§ Task description:
Pull out every line below that contains the word "series", and copy each one in full.

--- Supplied data ---

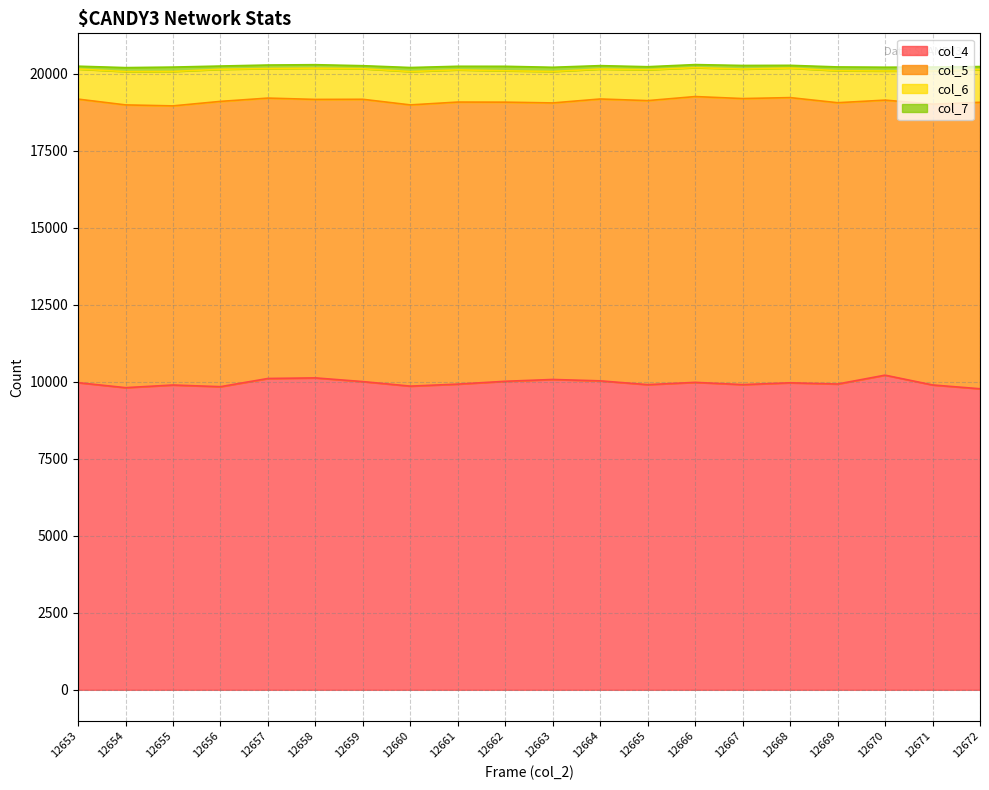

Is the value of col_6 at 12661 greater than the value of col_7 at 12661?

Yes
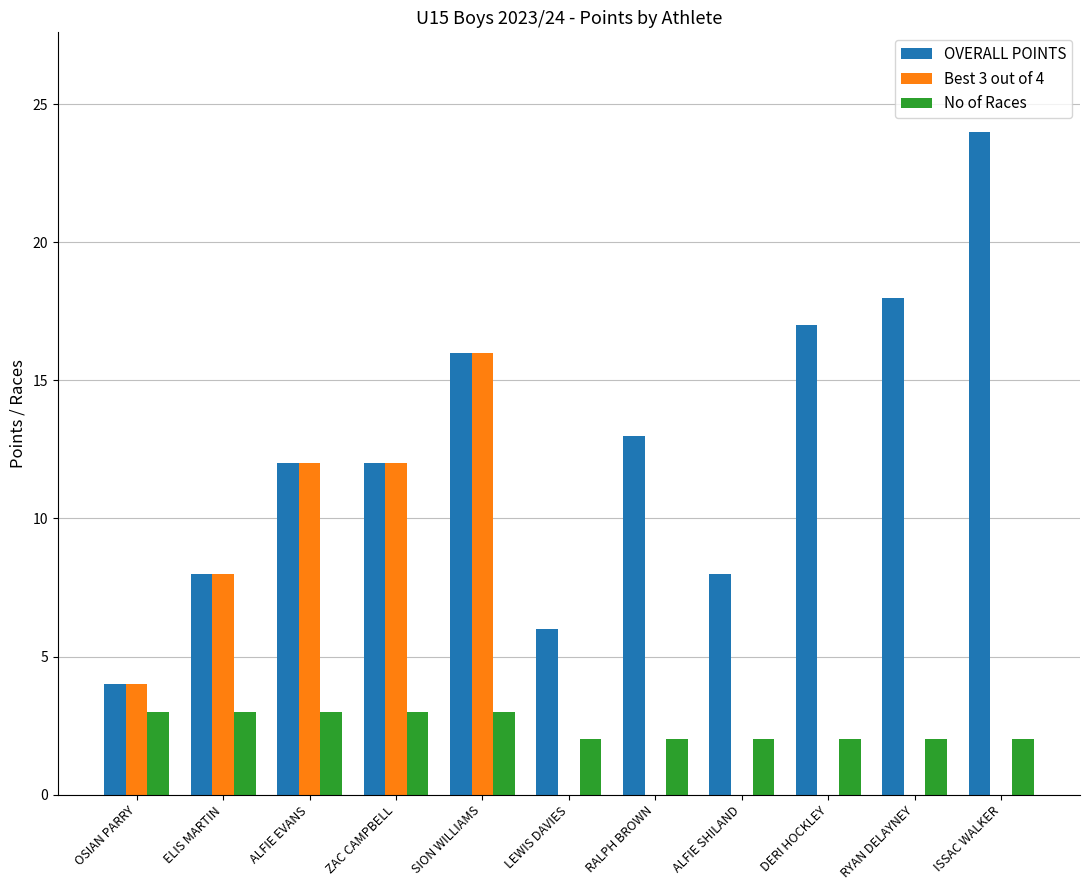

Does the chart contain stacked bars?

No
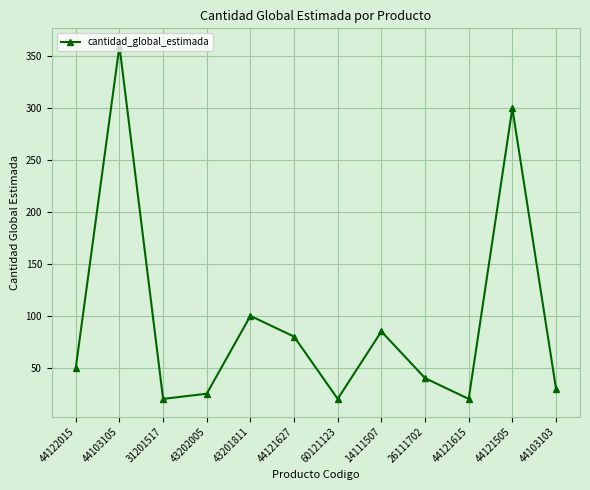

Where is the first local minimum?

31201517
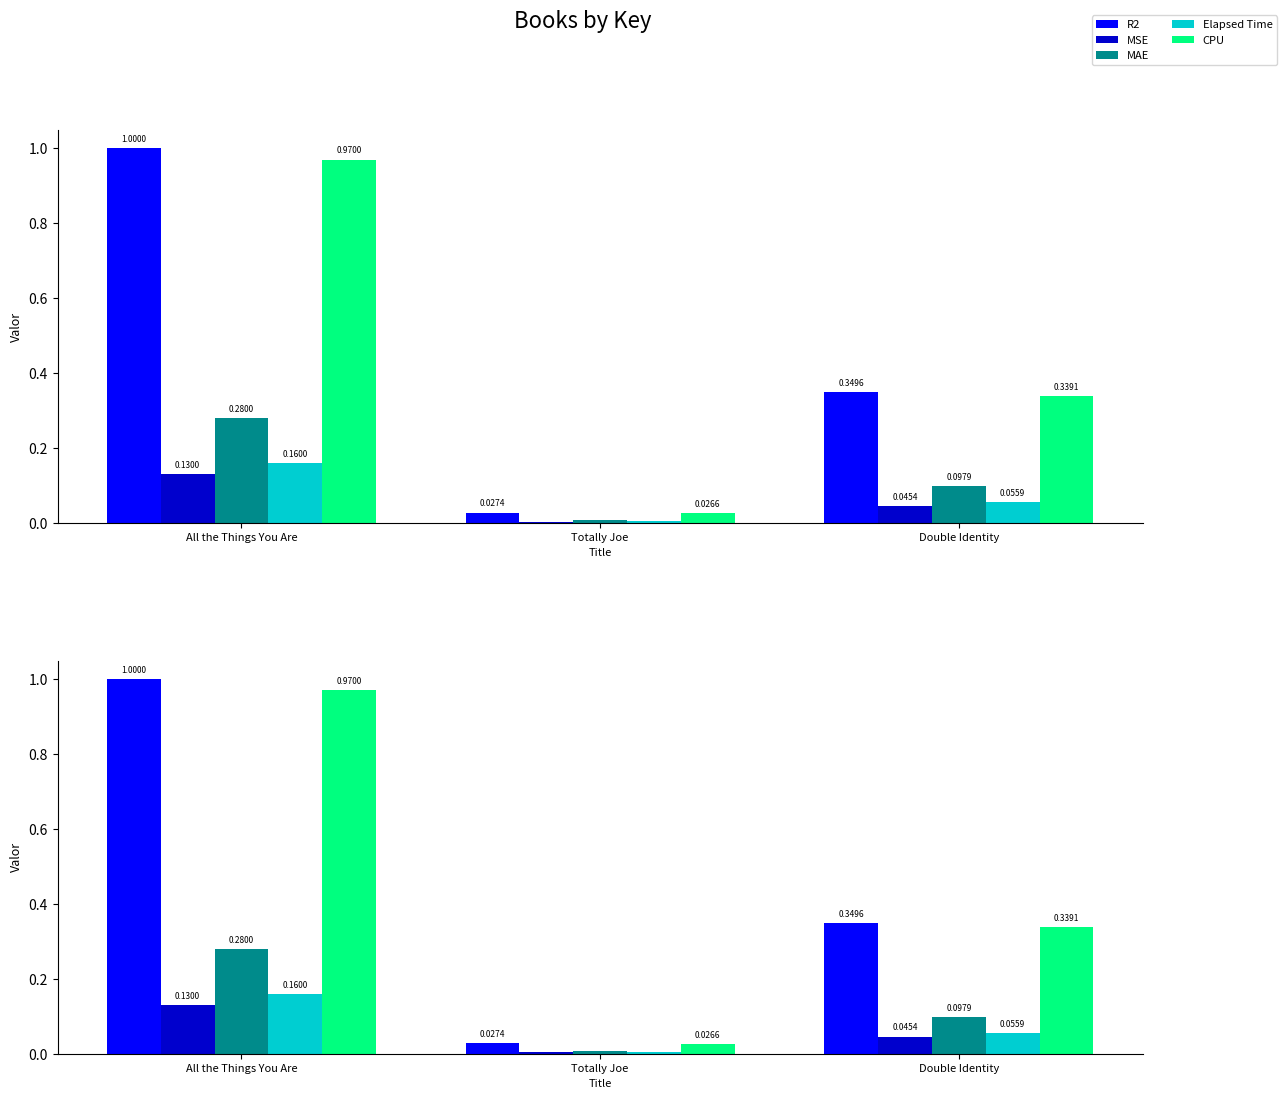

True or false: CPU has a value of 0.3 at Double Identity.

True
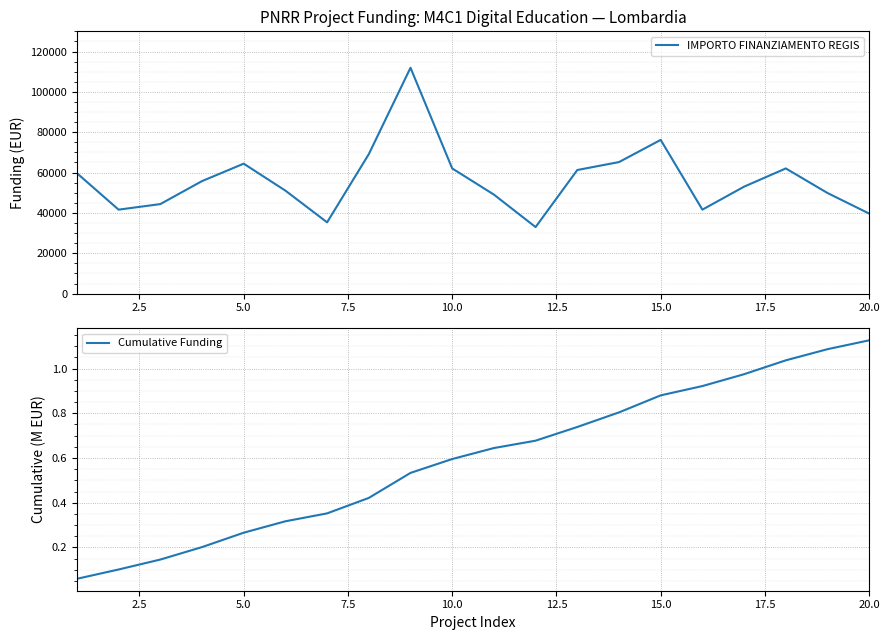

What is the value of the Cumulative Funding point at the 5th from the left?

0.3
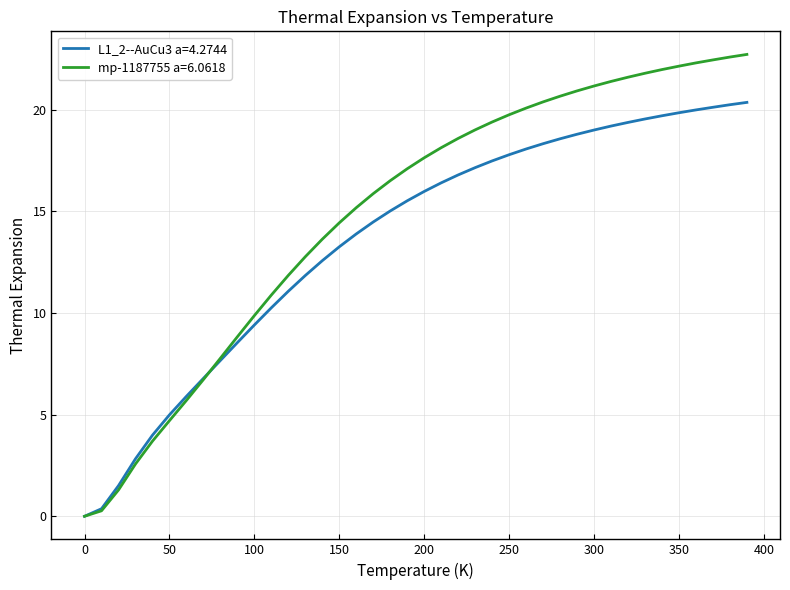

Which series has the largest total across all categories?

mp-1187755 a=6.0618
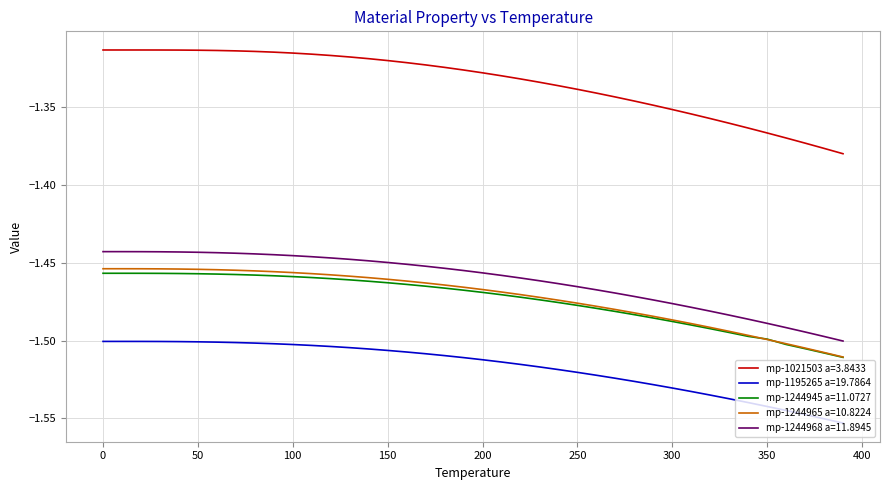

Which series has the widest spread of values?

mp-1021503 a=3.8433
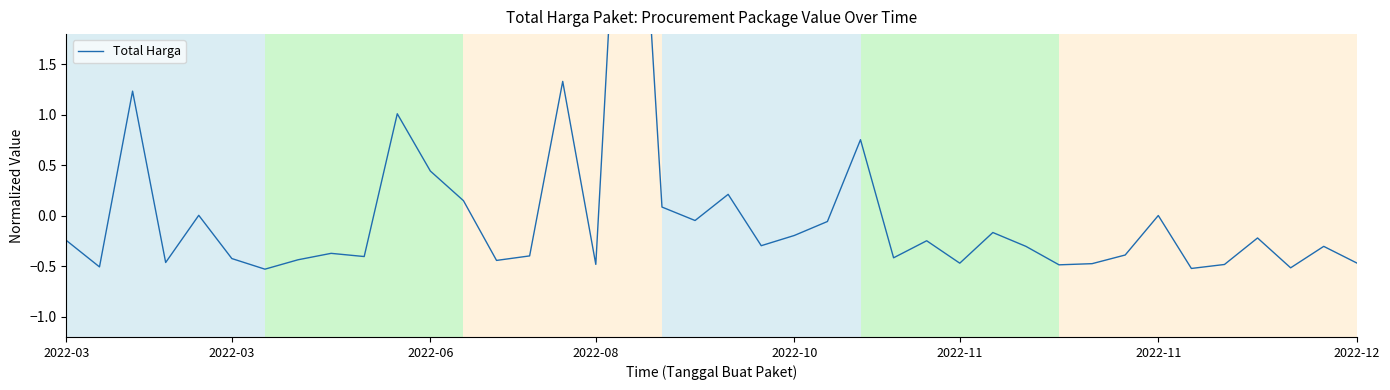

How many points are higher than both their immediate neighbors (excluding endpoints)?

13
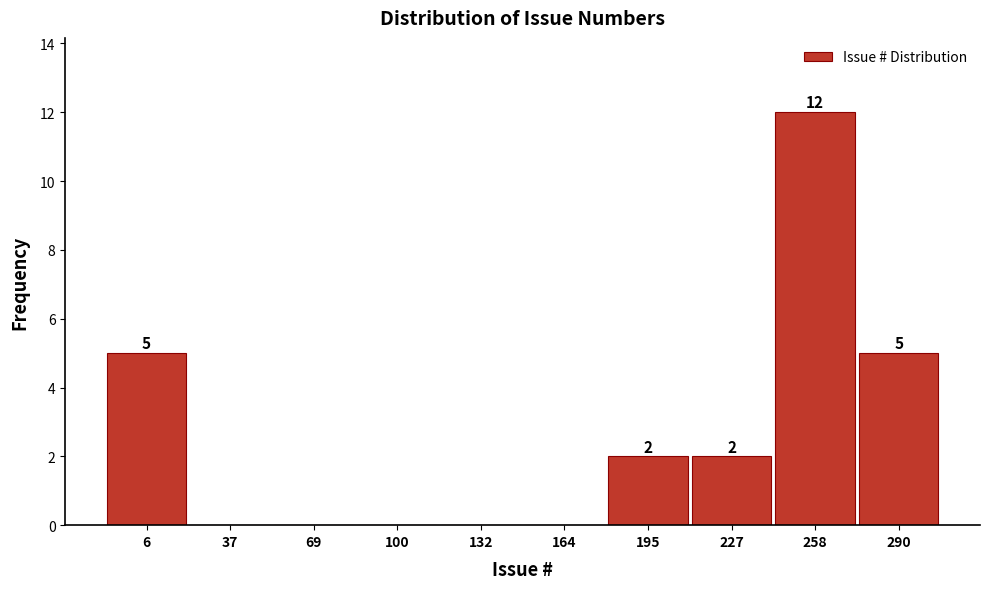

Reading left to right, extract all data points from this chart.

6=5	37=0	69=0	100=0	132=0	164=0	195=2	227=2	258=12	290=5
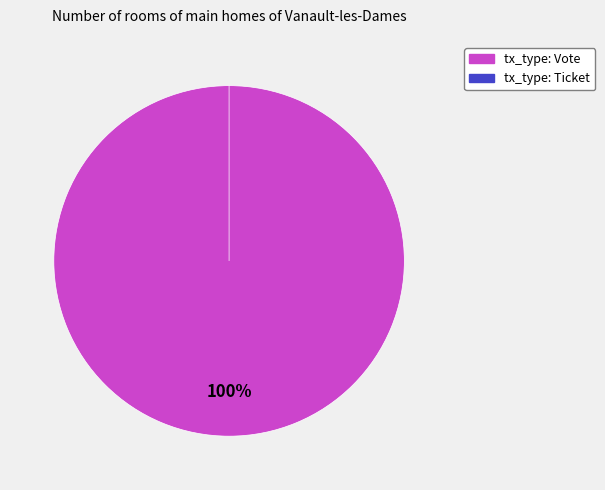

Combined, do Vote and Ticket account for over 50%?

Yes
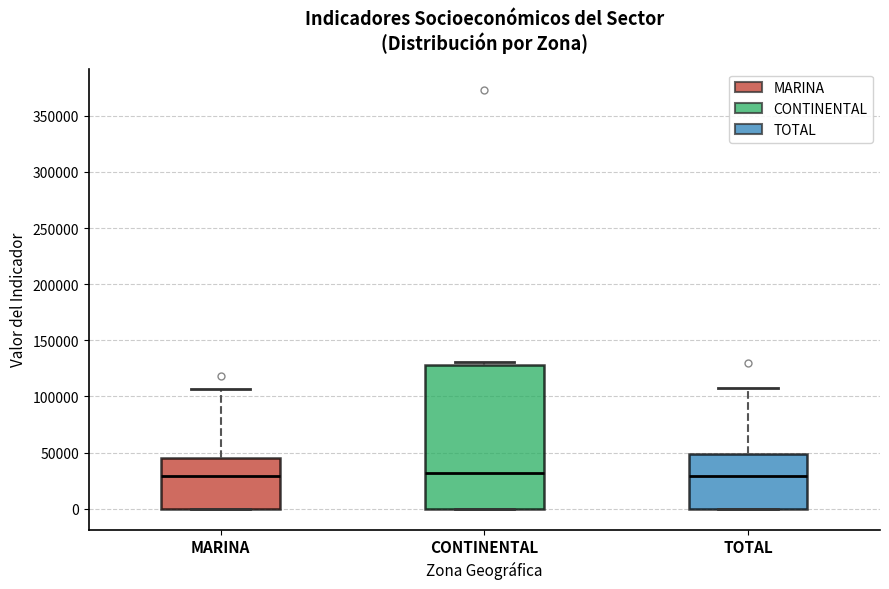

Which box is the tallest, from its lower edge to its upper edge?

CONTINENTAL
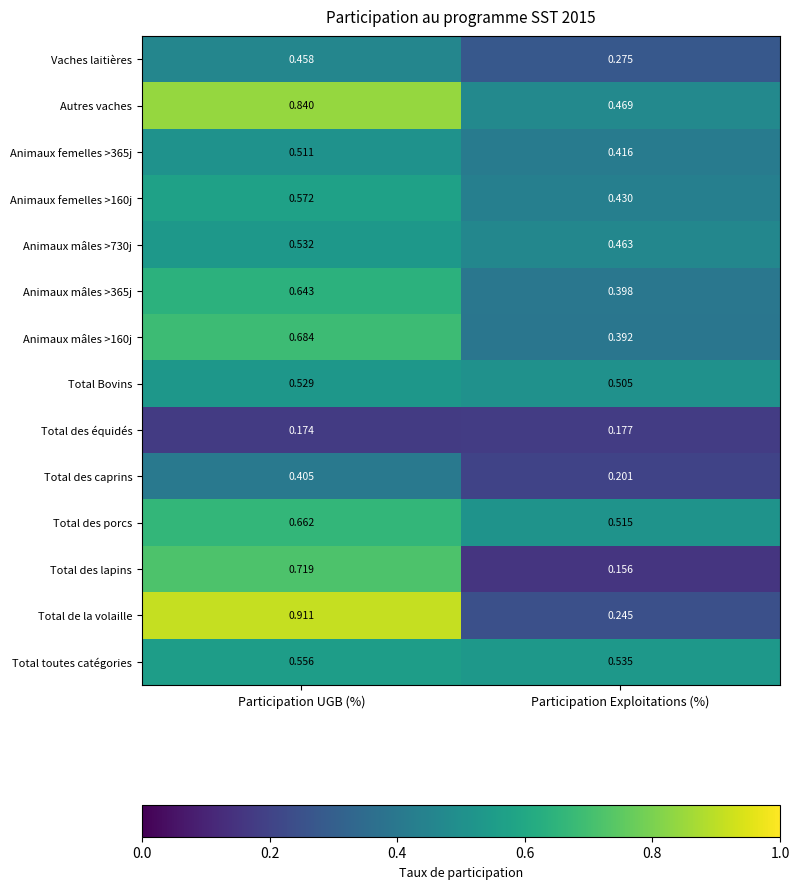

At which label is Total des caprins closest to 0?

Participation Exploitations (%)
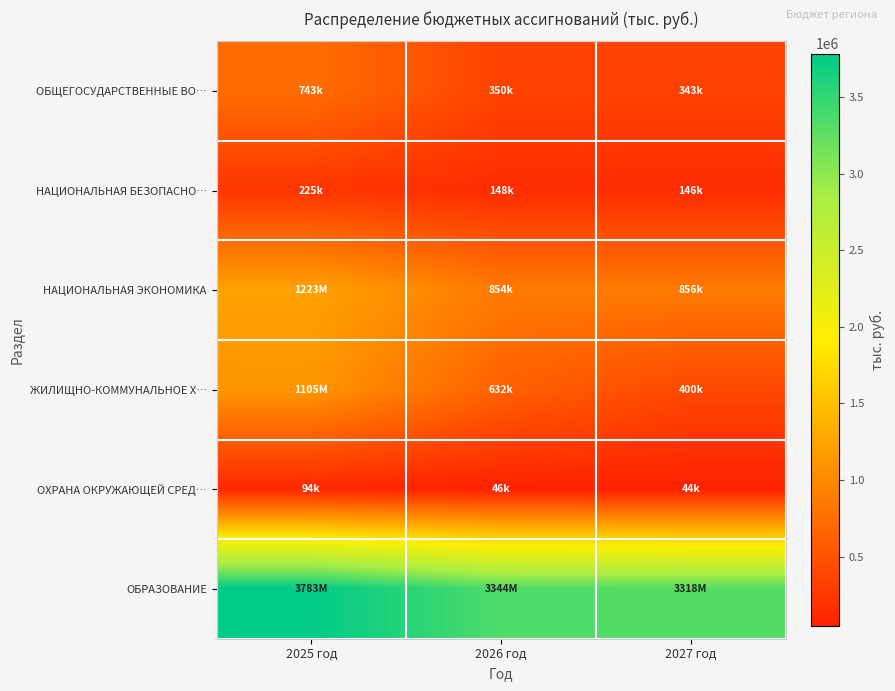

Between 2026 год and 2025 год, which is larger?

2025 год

---

§ Response to the exercise:
Which series has the largest total across all categories?
Which series has the widest spread of values?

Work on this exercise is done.